==== SUPPLIED MATERIAL ====

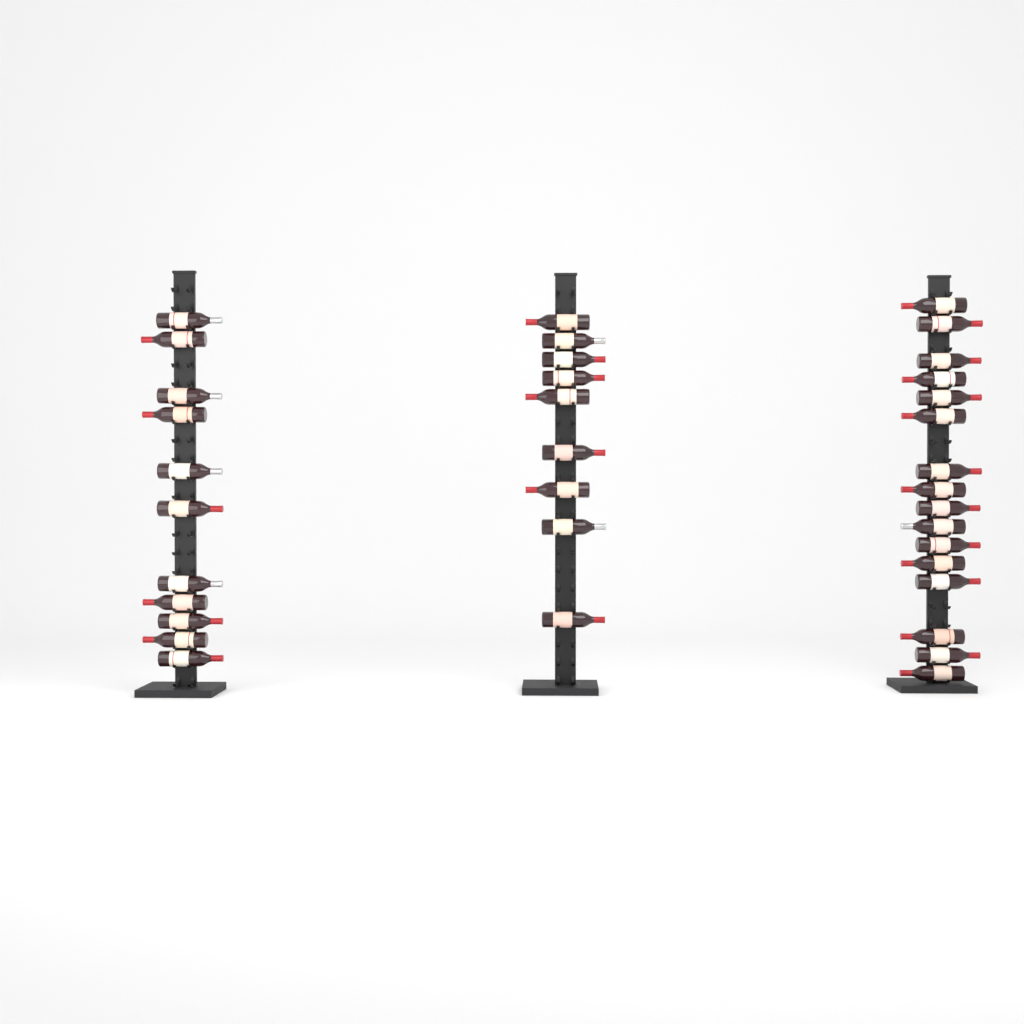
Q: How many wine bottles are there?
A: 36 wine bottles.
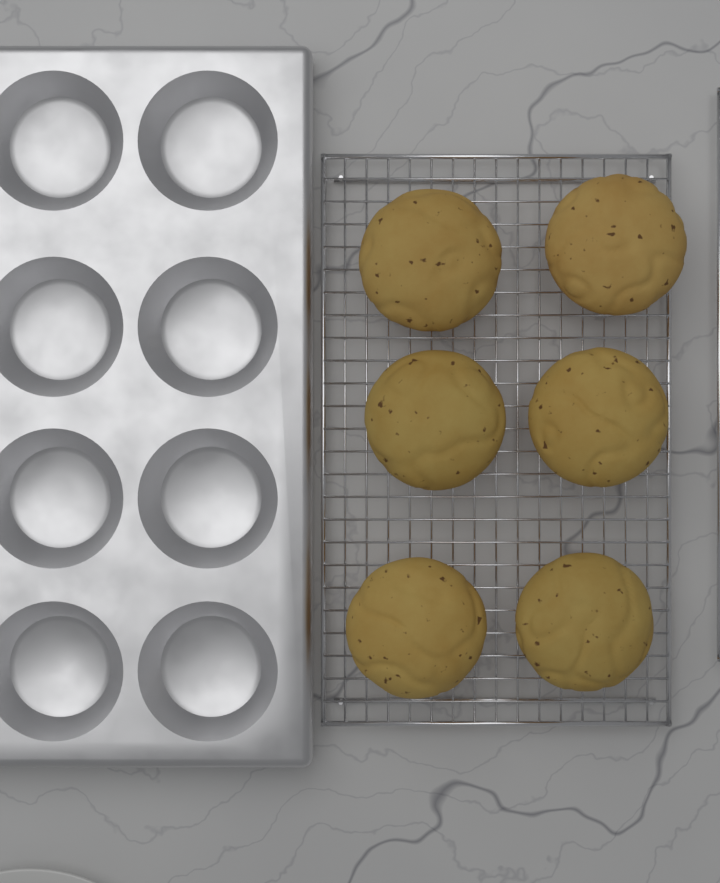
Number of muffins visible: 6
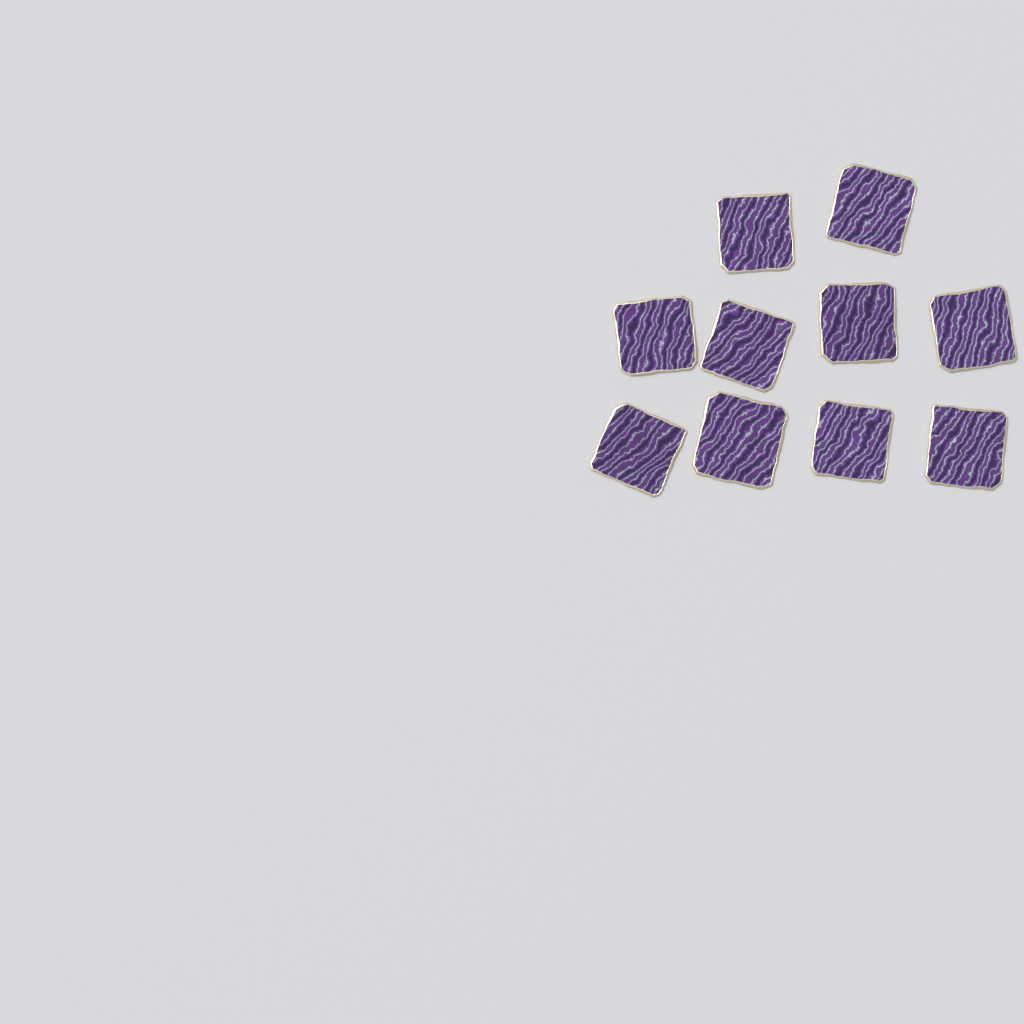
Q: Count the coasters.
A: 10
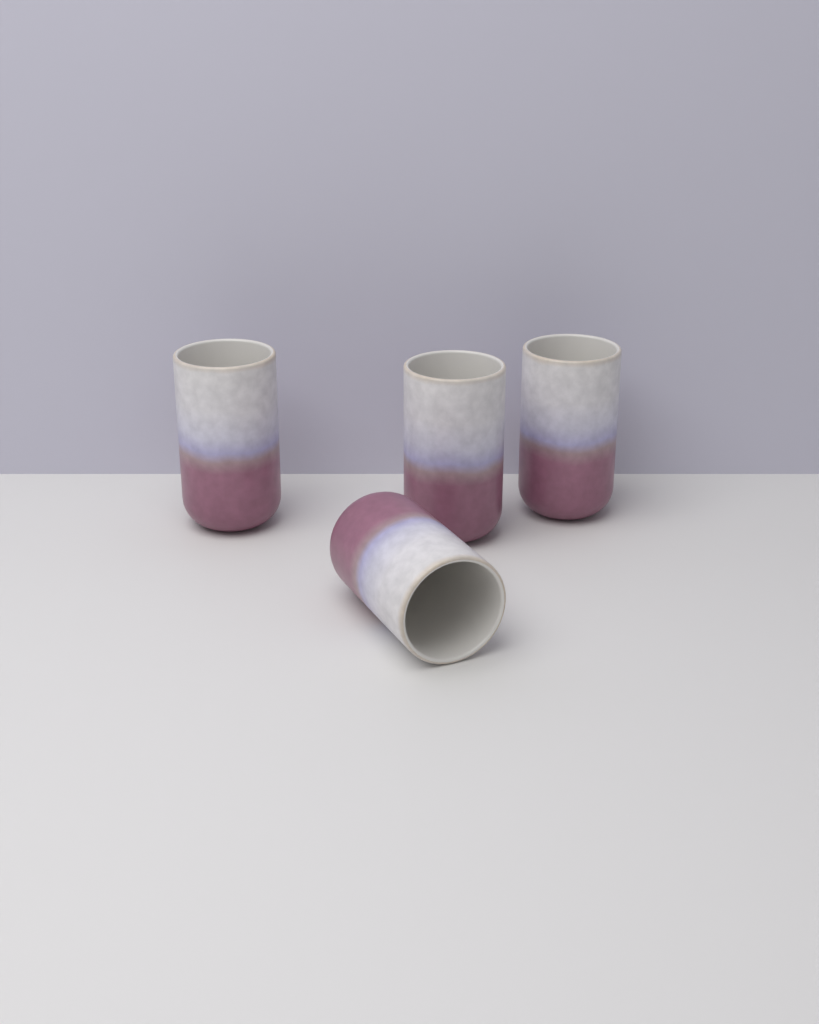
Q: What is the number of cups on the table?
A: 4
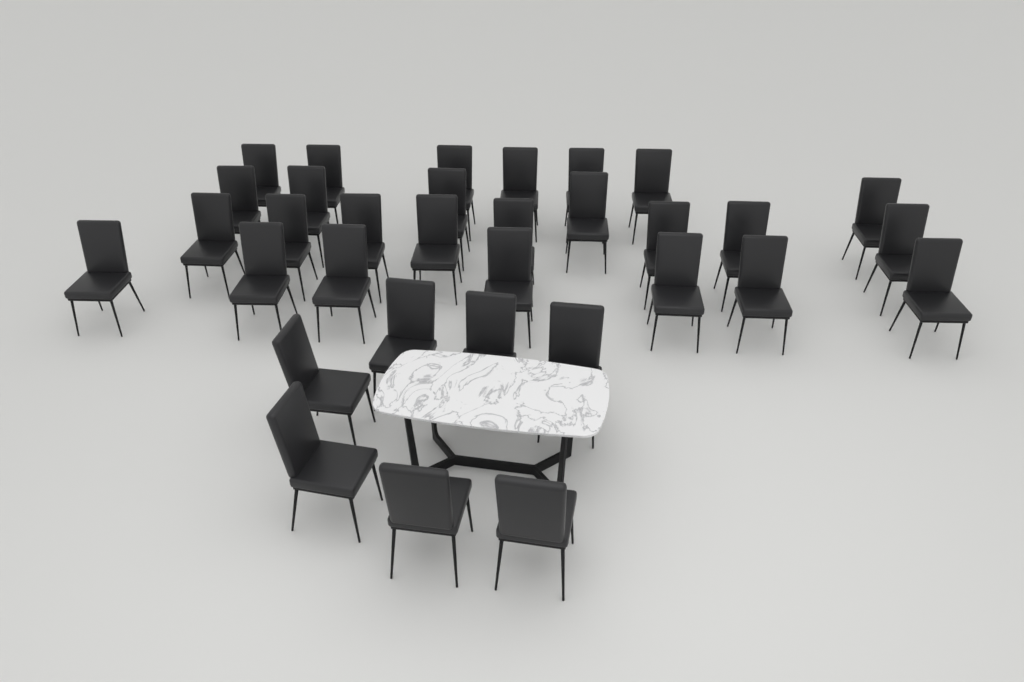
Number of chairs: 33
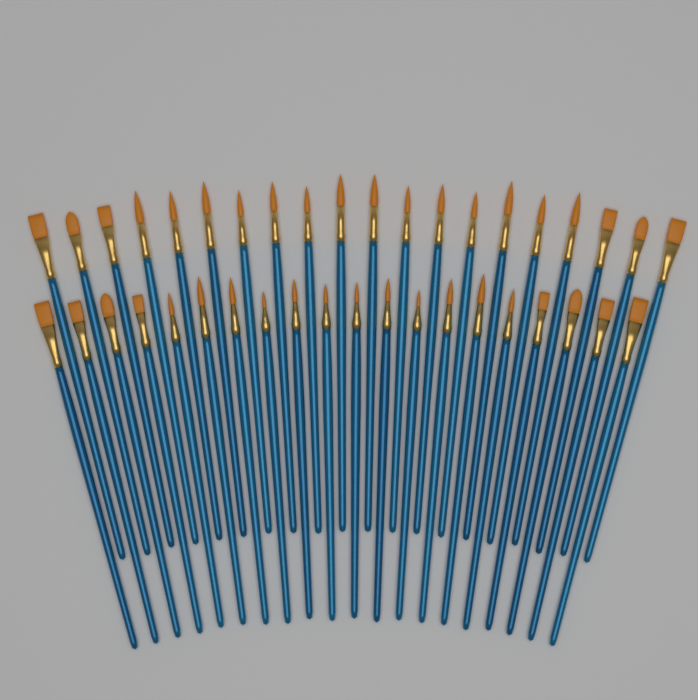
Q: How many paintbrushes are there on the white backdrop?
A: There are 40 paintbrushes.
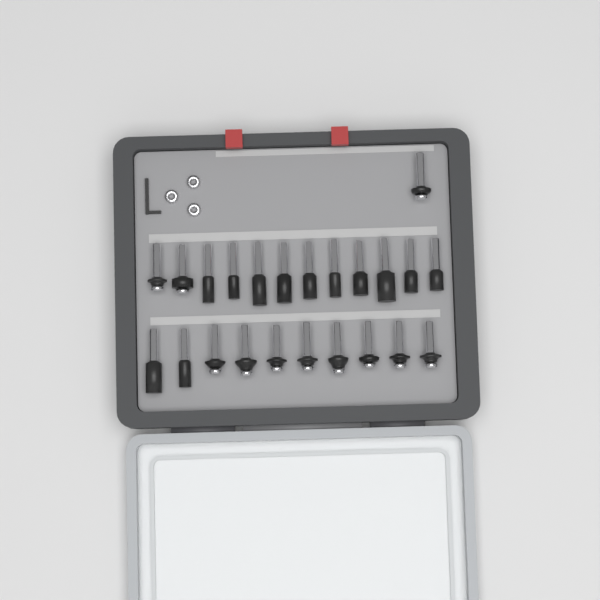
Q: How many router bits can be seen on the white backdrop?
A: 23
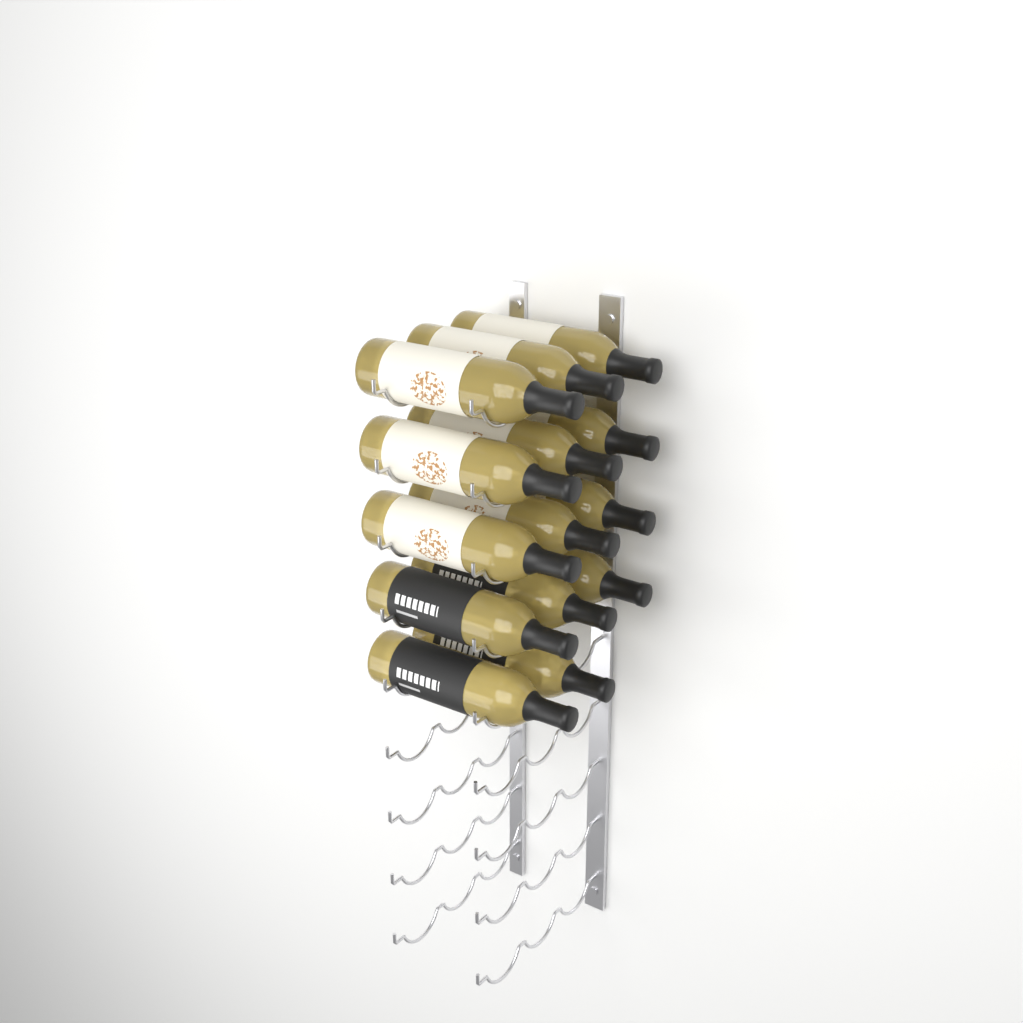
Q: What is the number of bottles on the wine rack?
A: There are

====

> EXERCISE OBJECTIVE
Copy every line of the records above word for word, leaving out the pictures.

> TASK ANSWER
Q: How many wine bottles are there?
A: 36 wine bottles.
Number of muffins visible: 6
Q: Count the coasters.
A: 10
Q: What is the number of cups on the table?
A: 4
Number of chairs: 33
Q: How many paintbrushes are there on the white backdrop?
A: There are 40 paintbrushes.
Q: How many router bits can be seen on the white backdrop?
A: 23
Q: What is the number of bottles on the wine rack?
A: There are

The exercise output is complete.